Kutipan Halaman ▸
== == ==

Living On Denial
Mungkin bagi
sebagian orang tua yang anaknya masih single (and enjoying their life happily)
adalah beban jika harus mengatakan “Ya ... nanti kalau sudah waktunya pasti
menikah” kepada pemirsa sekalian yang senang menonton kehidupan orang lain.
Mereka yang bisa
bangga dan mengomentari sana sini karena anaknya menikah tepat waktu sesuai
standar sosial. Eh, tapi gimana kalau
anaknya nggak menikah tepat waktu? Pasti jawabannya “Ya ... nanti kalau sudah
waktunya pasti menikah”. (-._-)
Just a question. Orang
lain bahagia karena kita bahagia? Atau kita bahagia karena orang lain bahagia?
Pernah gak sih
kepikiran, kalau ternyata kita nggak akan pernah hidup bahagia kalau bukan
(menjalaninya) dengan orang yang diinginkan? Pernah gak? How if I’m not happy as I
should be ... why should I forced to
be happy because it’s what peoples expect from me?
I’m happy because I want to not because to.
Tapi balik
lagi sih, it’s a life decision. Memilih untuk tidak bahagia juga adalah
pilihan.
There is a doubt on everything. Termasuk dalam memilih pasangan hidup. Kaya travelling, bukan kemana
tujuannya tapi dengan siapa. Nah, untuk yang udah nikah, tahu dari mana pasangan
yang sekarang itu jodoh? Yakin beneren
jodoh?
***
“Cis, what
made you fell in love with Inez? Apa karena elo itu udah punya karier? Udah punya green card? Dan lo butuh
Inez sebagai pelengkap hidup lo,
Cis?” Berondong Sisi.
“Hhhhmmm ...”
“I think you
are on denial, Cis ... Elo ngerasa kalo elo tuh mesti move on dari seseorang
... Dari what’s her name? Retno?” Lanjut
Sisi.
“Si ... Hhhhmmm ...”
“Semua orang tahu betapa elo hancur ... Berkali-kali pula ... Oleh Retno. Dan kita semua happy melihat elo jatuh cinta lagi dengan orang lain. Menikah dengannya. Moving on. But if you’re having doubts ... Well”

== == ==

Tugas ▸
Menurut kutipan halaman, apa yang penting dalam travelling? Data di bawah ini tidak diperlukan.

== == ==

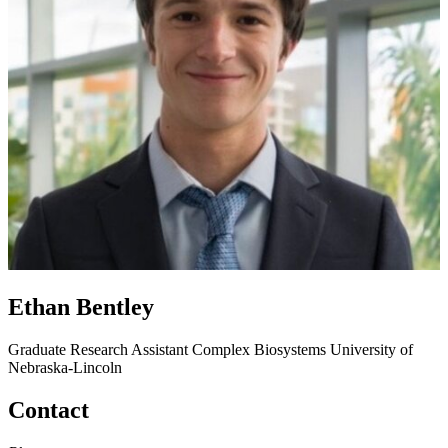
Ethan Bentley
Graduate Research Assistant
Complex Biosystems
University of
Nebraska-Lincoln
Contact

== == ==

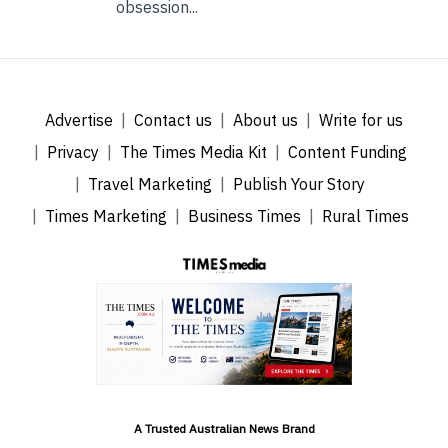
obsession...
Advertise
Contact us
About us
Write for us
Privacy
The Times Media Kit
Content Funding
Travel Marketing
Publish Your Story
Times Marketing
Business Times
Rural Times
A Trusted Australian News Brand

== == ==

Jawaban ▸
Bukan ke mana tujuannya, melainkan dengan siapa.